• [What you will do] Reproduce the basketball statistics excerpt in full, word for word.

• [Extract to read]

══════

Some of the max values here are crazy. I want to see how a team with 33 turnovers won a game.

ds %>% 
  filter(Wto == 33) %>% 
  kable('html') %>% 
  kable_styling(
    bootstrap_options = c("striped", "hover")
  ) %>% 
  scroll_box(width = "100%") 
winner Loser Season Dayzero Daynum Wscore Lscore Wloc Numot Wblk Wfga Wfga3 Wfgm Wfgm3 Wfta Wftm Wdr Wor Wast Wto Wpf Lblk Ldr Lor Lfga Lfga3 Lfgm Lfgm3 Lfta Lftm Last Lto Lpf type
Morgan St NC A&T 2004 2003-11-03 77 76 72 H 0 2 47 8 23 5 39 25 23 7 13 33 22 4 15 12 60 22 26 8 20 12 14 31 28 regular

Well, it helps when the losing team has 31 turnovers… That had to be a rough game to watch.

Analyzing the 2005 National Championship teams

As I mentioned above, I am going to dig into this data set by looking specifically at the university of Illinois and the University of North Carolina for the 2005 season. Step 1, filter the data set to include only relevant data.

══════

• [Data under study]
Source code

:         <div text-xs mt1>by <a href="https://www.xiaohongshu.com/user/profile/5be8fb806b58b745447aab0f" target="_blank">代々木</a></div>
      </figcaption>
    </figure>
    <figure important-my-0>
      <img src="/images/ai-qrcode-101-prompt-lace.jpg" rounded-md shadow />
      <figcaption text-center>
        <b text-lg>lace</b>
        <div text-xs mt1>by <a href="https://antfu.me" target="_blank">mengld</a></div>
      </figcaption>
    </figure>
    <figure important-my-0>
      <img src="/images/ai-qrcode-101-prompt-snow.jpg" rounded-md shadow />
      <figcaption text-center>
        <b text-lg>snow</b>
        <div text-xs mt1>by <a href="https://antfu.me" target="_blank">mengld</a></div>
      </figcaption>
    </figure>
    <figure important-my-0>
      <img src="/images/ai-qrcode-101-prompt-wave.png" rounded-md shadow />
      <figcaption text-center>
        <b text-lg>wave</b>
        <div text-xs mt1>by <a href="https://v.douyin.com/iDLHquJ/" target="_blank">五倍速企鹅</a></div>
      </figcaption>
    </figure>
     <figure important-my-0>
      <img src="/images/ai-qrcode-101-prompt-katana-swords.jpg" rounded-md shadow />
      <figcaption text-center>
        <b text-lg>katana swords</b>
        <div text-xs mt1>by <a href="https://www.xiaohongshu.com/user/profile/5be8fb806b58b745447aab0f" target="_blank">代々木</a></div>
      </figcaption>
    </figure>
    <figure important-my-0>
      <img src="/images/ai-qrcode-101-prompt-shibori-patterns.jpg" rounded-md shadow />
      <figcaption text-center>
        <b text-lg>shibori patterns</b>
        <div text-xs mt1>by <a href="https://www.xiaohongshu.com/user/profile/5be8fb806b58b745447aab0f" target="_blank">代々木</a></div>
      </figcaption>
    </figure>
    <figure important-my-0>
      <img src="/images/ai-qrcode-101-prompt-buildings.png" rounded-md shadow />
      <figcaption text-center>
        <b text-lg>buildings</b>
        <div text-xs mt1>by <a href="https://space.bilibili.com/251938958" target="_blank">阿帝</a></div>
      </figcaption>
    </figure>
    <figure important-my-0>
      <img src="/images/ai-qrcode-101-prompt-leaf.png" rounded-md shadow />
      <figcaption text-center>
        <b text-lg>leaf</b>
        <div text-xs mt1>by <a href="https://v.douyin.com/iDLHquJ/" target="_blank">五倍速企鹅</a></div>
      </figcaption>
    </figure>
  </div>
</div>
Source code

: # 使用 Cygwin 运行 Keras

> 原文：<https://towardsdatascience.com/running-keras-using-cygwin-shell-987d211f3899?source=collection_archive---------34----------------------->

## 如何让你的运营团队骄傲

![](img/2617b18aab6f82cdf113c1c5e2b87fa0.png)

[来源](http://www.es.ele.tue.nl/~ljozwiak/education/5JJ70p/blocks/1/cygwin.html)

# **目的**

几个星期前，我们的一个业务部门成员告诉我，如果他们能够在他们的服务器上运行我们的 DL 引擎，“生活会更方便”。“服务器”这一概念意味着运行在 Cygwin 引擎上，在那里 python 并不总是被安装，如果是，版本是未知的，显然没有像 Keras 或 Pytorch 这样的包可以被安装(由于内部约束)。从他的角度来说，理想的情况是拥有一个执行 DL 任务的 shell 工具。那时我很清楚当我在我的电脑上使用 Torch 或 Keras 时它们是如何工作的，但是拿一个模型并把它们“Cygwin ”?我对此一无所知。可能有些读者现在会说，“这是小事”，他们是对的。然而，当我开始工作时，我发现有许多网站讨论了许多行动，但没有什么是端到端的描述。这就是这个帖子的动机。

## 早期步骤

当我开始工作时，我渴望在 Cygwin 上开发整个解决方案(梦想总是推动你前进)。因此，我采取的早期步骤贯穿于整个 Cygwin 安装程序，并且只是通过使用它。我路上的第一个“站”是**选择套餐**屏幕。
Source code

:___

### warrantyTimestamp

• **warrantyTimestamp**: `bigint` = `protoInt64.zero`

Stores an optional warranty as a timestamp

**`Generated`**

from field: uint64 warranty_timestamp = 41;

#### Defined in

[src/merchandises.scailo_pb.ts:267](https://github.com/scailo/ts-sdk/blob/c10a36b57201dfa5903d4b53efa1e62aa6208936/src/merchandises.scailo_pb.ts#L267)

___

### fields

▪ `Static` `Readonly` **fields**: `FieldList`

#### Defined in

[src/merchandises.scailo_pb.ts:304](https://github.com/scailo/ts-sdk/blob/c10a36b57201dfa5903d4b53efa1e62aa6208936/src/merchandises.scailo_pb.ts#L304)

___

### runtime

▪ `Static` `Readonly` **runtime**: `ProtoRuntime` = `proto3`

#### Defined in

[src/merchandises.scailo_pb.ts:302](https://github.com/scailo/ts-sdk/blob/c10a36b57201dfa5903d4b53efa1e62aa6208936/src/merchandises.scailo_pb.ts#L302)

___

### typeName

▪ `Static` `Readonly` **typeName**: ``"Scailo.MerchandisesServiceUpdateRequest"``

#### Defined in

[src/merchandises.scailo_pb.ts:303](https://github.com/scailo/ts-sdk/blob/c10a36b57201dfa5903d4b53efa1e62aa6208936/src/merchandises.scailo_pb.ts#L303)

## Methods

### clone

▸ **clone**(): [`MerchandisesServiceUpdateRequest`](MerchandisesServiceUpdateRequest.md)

══════

• [Completed task]
Some of the max values here are crazy. I want to see how a team with 33 turnovers won a game.

ds %>% 
  filter(Wto == 33) %>% 
  kable('html') %>% 
  kable_styling(
    bootstrap_options = c("striped", "hover")
  ) %>% 
  scroll_box(width = "100%") 
winner Loser Season Dayzero Daynum Wscore Lscore Wloc Numot Wblk Wfga Wfga3 Wfgm Wfgm3 Wfta Wftm Wdr Wor Wast Wto Wpf Lblk Ldr Lor Lfga Lfga3 Lfgm Lfgm3 Lfta Lftm Last Lto Lpf type
Morgan St NC A&T 2004 2003-11-03 77 76 72 H 0 2 47 8 23 5 39 25 23 7 13 33 22 4 15 12 60 22 26 8 20 12 14 31 28 regular

Well, it helps when the losing team has 31 turnovers… That had to be a rough game to watch.

Analyzing the 2005 National Championship teams

As I mentioned above, I am going to dig into this data set by looking specifically at the university of Illinois and the University of North Carolina for the 2005 season. Step 1, filter the data set to include only relevant data.